→ **Source passage**:
The manager of Camp Waskowitz didn't know what sort of fellow he was dealing with when he showed Bob Robeson one of the camp's old buildings two years ago and told him he was going to tear it down.

"Oh no you're not," Robeson shot back.

To Robeson, a veteran of the Depression-era Civilian Conservation Corps, the long, narrow one-story wood building was more than a dilapidated structure. It was history.

He wasn't about to stand by silently while one of the nation's last remaining CCC camps was dismantled building by building.

Robeson, 76, of the Lake Forest Park area and now regional director of the National Association of CCC Alumni, was painfully aware of the fate of most of the 4,000 camps built during the 1930s. Nearly all had fallen down, been torn down or been altered beyond recognition.

Less than 60 years after President Franklin D. Roosevelt created the CCC to put a Depression-ravaged America back to work, the physical evidence was almost lost.

Robeson said that when he visited his old camp in Wyoming, "I couldn't even find any vestige of it . . . When we see one standing, we would like to see it preserved as a memento to an era that means something to a lot of people."

Unfamiliar to younger Americans, the CCC was created by Roosevelt to put unemployed young men to work for the departments of Agriculture, Interior, Labor and War.

During its nine-year life span, the CCC employed 3 million of the 13 million Americans who had no jobs in 1933.

Camp North Bend (Waskowitz' original name) was one of 100 CCC camps in Washington. It was built during four months in 1935 to house the 200-plus men of CCC Company 2911.

Put together without insulation or interior walls, the spartan wood barracks were "one step removed from tenting it," in the words of Paul Bray, facilities supervisor for the Highline School District, which now owns the property.

The camp has been turned into an outdoor-education center. Fifth- and sixth-graders from several school districts use the bunks where members of "the three C's" slept and carved their initials half a century earlier.

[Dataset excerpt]

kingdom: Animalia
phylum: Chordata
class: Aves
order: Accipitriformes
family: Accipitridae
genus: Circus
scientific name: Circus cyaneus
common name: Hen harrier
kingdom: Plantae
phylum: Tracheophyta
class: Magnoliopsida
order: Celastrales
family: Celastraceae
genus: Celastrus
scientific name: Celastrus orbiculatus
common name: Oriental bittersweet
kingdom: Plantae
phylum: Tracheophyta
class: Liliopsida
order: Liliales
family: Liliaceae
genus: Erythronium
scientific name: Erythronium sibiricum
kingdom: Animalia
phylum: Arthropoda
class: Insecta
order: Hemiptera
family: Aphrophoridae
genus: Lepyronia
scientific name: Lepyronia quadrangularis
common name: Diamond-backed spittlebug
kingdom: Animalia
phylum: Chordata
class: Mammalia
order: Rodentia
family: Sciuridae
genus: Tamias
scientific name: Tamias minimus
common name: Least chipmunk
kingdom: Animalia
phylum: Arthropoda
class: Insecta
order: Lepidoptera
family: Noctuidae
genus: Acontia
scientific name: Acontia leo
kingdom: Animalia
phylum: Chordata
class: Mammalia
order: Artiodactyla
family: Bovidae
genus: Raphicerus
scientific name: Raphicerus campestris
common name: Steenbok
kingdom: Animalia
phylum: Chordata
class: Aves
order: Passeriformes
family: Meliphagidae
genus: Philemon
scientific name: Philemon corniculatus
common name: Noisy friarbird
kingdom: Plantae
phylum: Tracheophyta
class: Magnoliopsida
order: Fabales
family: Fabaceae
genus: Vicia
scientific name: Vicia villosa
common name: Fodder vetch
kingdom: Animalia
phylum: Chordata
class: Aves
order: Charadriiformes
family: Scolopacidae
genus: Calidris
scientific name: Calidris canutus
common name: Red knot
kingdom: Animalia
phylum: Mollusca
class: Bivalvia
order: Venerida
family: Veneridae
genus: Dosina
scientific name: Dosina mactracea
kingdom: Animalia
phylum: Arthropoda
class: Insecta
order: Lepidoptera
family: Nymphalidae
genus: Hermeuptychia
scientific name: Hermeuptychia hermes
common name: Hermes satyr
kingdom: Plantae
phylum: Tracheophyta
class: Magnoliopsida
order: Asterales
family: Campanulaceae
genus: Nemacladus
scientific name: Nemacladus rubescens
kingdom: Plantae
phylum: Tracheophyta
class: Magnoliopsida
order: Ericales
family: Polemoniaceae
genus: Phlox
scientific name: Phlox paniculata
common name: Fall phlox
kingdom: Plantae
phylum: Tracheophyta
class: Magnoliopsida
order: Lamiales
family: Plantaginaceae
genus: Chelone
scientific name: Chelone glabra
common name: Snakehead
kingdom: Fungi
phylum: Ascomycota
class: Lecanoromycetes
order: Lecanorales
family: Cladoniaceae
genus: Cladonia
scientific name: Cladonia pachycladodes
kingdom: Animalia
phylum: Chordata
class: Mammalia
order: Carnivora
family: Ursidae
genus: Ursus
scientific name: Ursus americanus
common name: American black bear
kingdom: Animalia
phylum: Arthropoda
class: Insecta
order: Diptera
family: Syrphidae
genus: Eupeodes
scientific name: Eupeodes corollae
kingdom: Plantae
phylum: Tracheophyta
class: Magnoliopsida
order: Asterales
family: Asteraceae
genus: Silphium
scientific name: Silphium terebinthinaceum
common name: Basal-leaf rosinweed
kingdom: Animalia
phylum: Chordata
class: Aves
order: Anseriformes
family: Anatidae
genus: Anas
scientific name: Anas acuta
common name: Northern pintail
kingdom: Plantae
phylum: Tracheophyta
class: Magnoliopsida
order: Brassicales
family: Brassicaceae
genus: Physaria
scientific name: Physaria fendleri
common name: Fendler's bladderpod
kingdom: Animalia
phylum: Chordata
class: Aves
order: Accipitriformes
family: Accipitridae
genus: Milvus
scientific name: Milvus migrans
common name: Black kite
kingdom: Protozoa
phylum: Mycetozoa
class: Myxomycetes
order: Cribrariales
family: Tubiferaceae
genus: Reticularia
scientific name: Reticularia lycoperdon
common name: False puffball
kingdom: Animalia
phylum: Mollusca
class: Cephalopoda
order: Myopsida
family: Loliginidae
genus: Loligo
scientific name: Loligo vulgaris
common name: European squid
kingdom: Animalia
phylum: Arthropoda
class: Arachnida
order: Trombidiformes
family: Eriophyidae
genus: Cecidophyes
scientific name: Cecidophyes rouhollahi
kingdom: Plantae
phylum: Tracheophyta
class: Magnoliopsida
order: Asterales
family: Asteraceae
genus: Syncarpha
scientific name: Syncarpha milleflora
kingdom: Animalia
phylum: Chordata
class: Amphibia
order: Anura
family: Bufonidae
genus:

→ **What is asked**:
(a) Return the part of the Camp Waskowitz passage that begins at the words "Unfamiliar to younger" and stops after the words "a century earlier.".
(b) Decide whether each statement agrees with the Camp Waskowitz passage, and support each yes or no with the deciding words quoted from it: (i) Camp North Bend was built in four months in 1935. (ii) Robeson is the national president of the CCC alumni association. (iii) The CCC employed 3 million of the 13 million Americans who had no jobs in 1933.
The items serve no purpose here and can be left aside.

→ **Worked answers**:
(a)
Unfamiliar to younger Americans, the CCC was created by Roosevelt to put unemployed young men to work for the departments of Agriculture, Interior, Labor and War.

During its nine-year life span, the CCC employed 3 million of the 13 million Americans who had no jobs in 1933.

Camp North Bend (Waskowitz' original name) was one of 100 CCC camps in Washington. It was built during four months in 1935 to house the 200-plus men of CCC Company 2911.

Put together without insulation or interior walls, the spartan wood barracks were "one step removed from tenting it," in the words of Paul Bray, facilities supervisor for the Highline School District, which now owns the property.

The camp has been turned into an outdoor-education center. Fifth- and sixth-graders from several school districts use the bunks where members of "the three C's" slept and carved their initials half a century earlier.

(b)
(i) Yes: "It was built during four months in 1935 to house the 200-plus men of CCC Company 2911."
(ii) No: "now regional director of the National Association of CCC Alumni"
(iii) Yes: "the CCC employed 3 million of the 13 million Americans who had no jobs in 1933."